◆ **Passage**
Observability
Quidnug exposes rich operational telemetry at /metrics and health at
/api/health. First-party dashboards and alert rules ship in-repo.
Prometheus metrics
Section titled “Prometheus metrics”Hit GET /metrics for the full exposition. Key metric families:
| Metric | Type | Meaning |
|---|---|---|
quidnug_tx_accepted_total{type} | counter | Accepted transactions by type. |
quidnug_tx_rejected_total{type,code} | counter | Rejections by type and error code. |
quidnug_block_tier_total{tier} | counter | Blocks classified per PoT tier. |
quidnug_trust_query_depth | histogram | Depth of successful trust queries. |
quidnug_trust_query_duration_seconds | histogram | End-to-end query latency. |
quidnug_gossip_outbound_total{kind} | counter | Messages pushed per gossip kind. |
quidnug_gossip_inbound_total{kind,src} | counter | Messages received by kind and source. |
quidnug_guardian_recovery_inflight | gauge | Recoveries currently inside a time-lock window. |
quidnug_epoch_rotations_total{quid} | counter | Rotations observed per subject. |
quidnug_nonce_ledger_size | gauge | Size of the nonce ledger (per-signer highest). |
quidnug_http_request_duration_seconds | histogram | API latency per handler. |
Grafana dashboard
Section titled “Grafana dashboard”Import deploy/observability/grafana-dashboard.json as-is. It covers the
full quidnug_* family with rows for:
- Traffic, accepted vs rejected, per type.
- Trust queries, depth, latency, cache hit rate.
- Consensus, tier distribution, orphaned blocks.
- Gossip, outbound push, inbound receive, peer health.
- Guardians, active quorums, recoveries in flight, vetoes.
- Resources, Go runtime, HTTP p50/p95/p99 by handler.

◆ **What you have to do**
Could you carry on the Quidnug observability page, picking up after its final line on the Resources row?

◆ **Records shown**
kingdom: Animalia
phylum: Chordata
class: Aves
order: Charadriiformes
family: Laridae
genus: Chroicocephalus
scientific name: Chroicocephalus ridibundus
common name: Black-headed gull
==
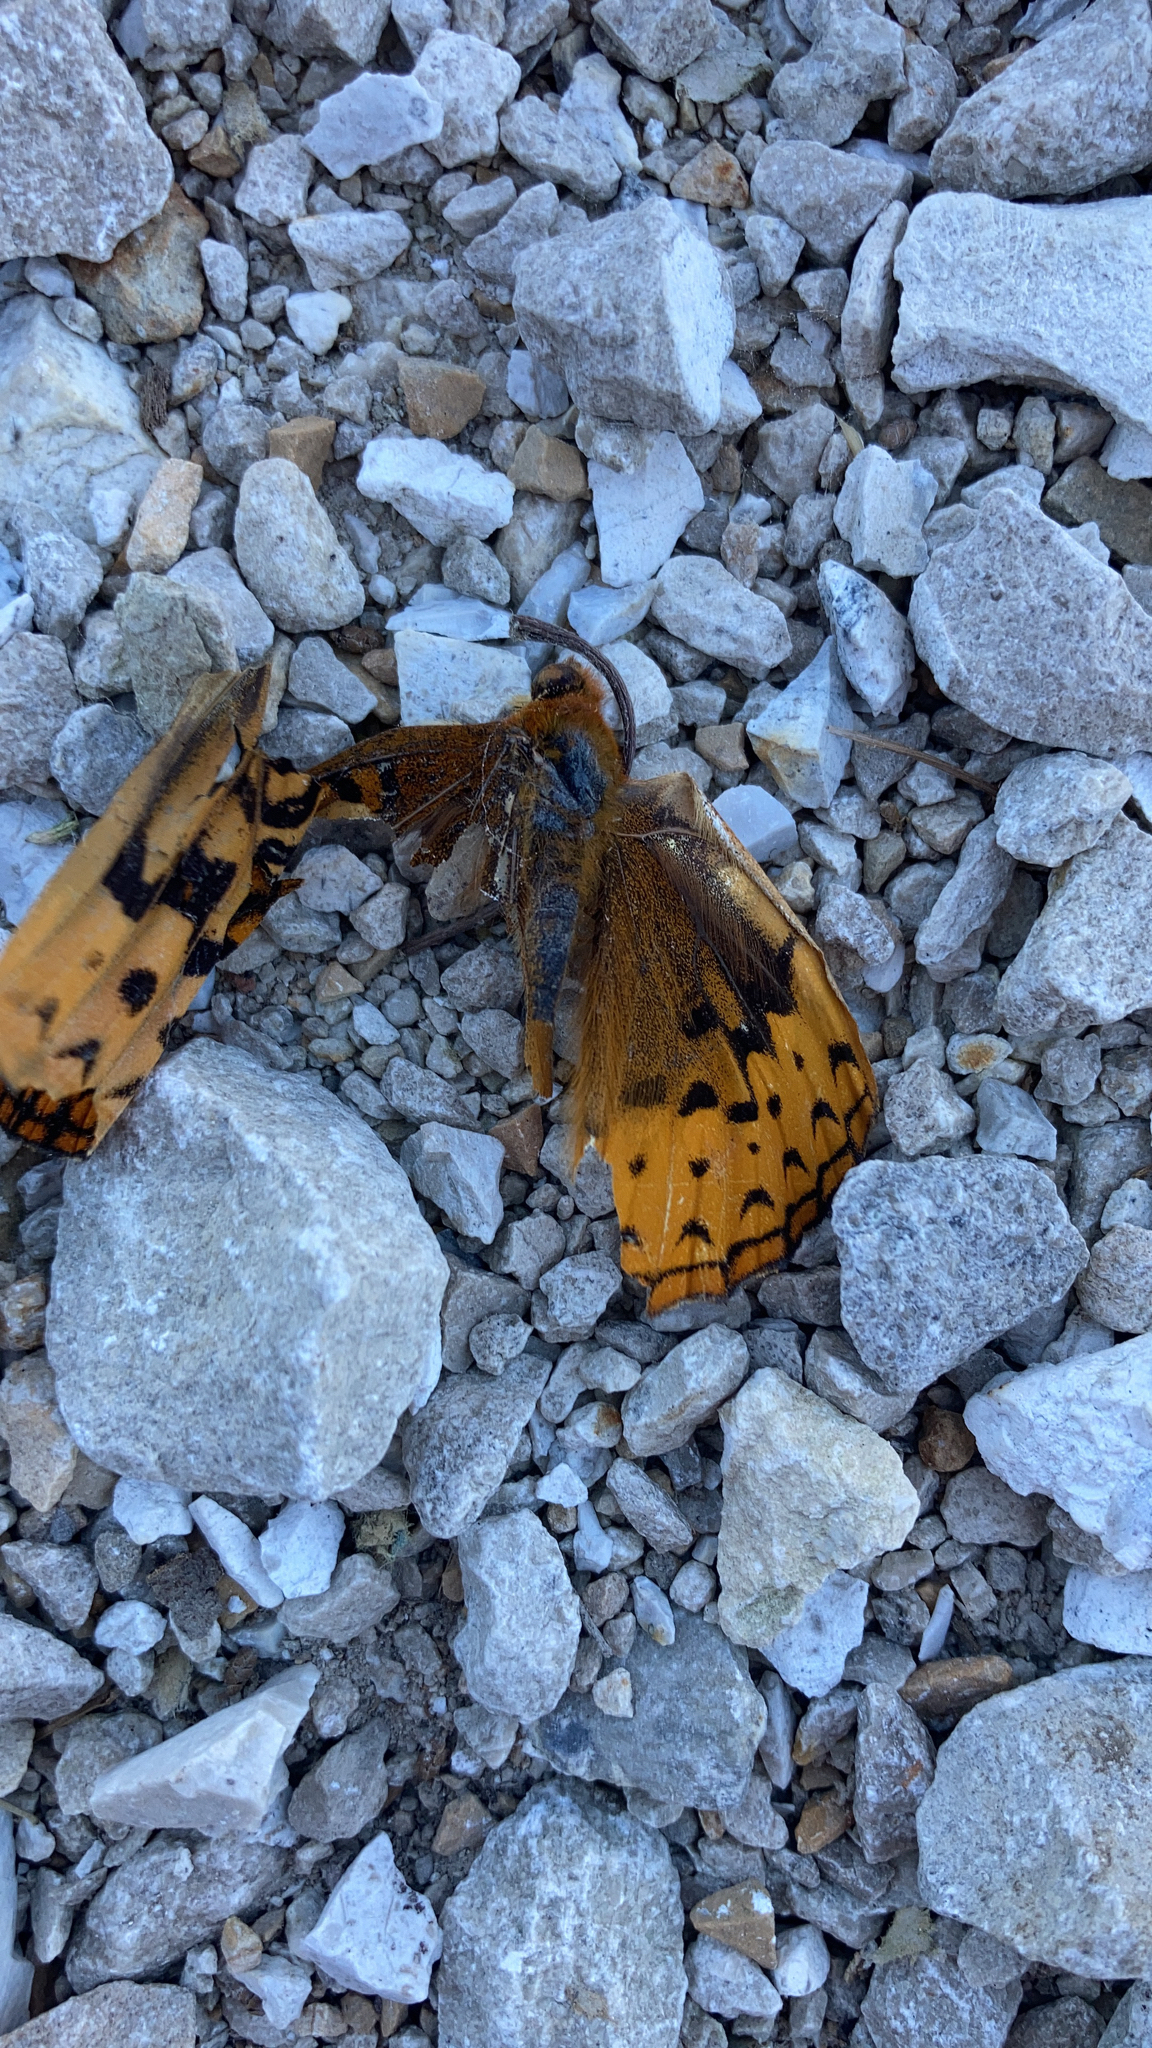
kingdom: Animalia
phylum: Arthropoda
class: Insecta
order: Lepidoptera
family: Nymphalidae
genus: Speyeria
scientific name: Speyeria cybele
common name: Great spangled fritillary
==
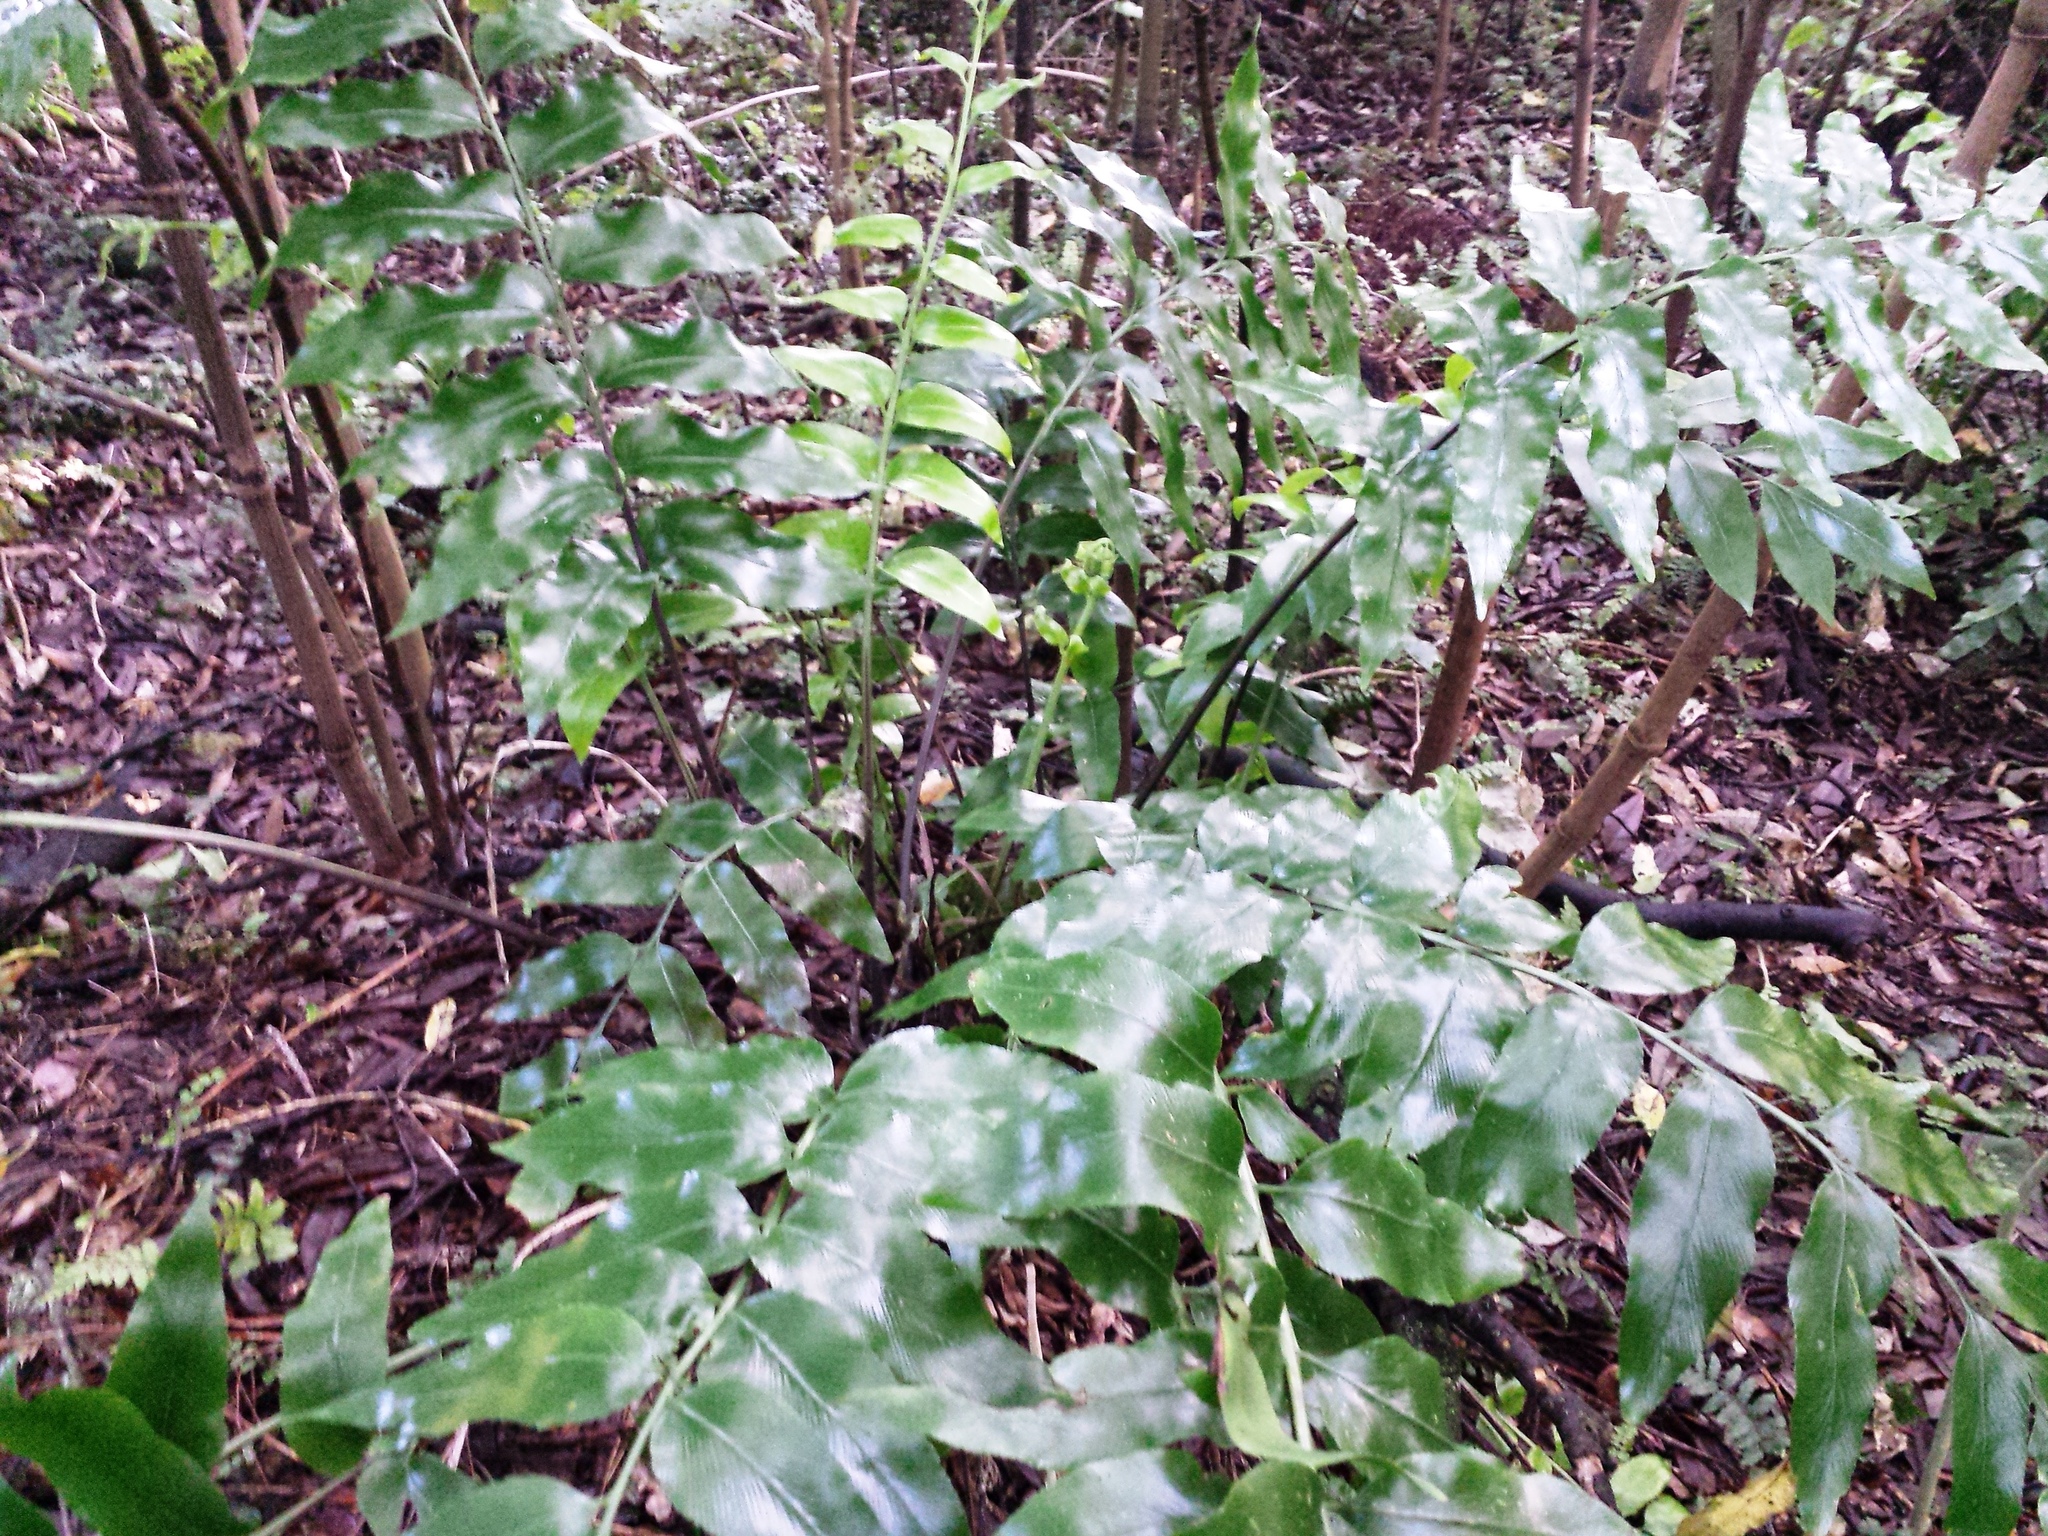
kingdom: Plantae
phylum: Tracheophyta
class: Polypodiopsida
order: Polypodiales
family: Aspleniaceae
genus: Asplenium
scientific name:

◆ **Your response**
Prometheus alert rules
Section titled “Prometheus alert rules”deploy/observability/prometheus-alerts.yml ships production-ready rules:
- TxRejectRate, rejection rate > X% over 5 min.
- TrustQueryP99Slow, p99 query > N seconds.
- PeerUnhealthy, fewer than K healthy peers.
- GuardianRecoveryStuck, recovery held in time-lock > window × 1.5.
- NodeStarved, rate limiter rejecting a non-trivial fraction of legitimate traffic.
Tune thresholds to your deployment, they ship with reasonable defaults for a three-node consortium.
Health probes
Section titled “Health probes”GET /api/health, liveness + readiness. Returns details about the trust engine, nonce ledger, and peer connectivity.GET /api/info, version, feature flags, supported domains.
Structured logs
Section titled “Structured logs”Logs are JSON when LOG_LEVEL is not pretty. Ship them to any
log aggregator; the event and quidnug_tx_* fields are stable
across versions.
When something goes wrong
Section titled “When something goes wrong”Start at the metrics dashboard. The rejection counters broken down by
code are almost always where you’ll find the story, see
error codes and FAQ.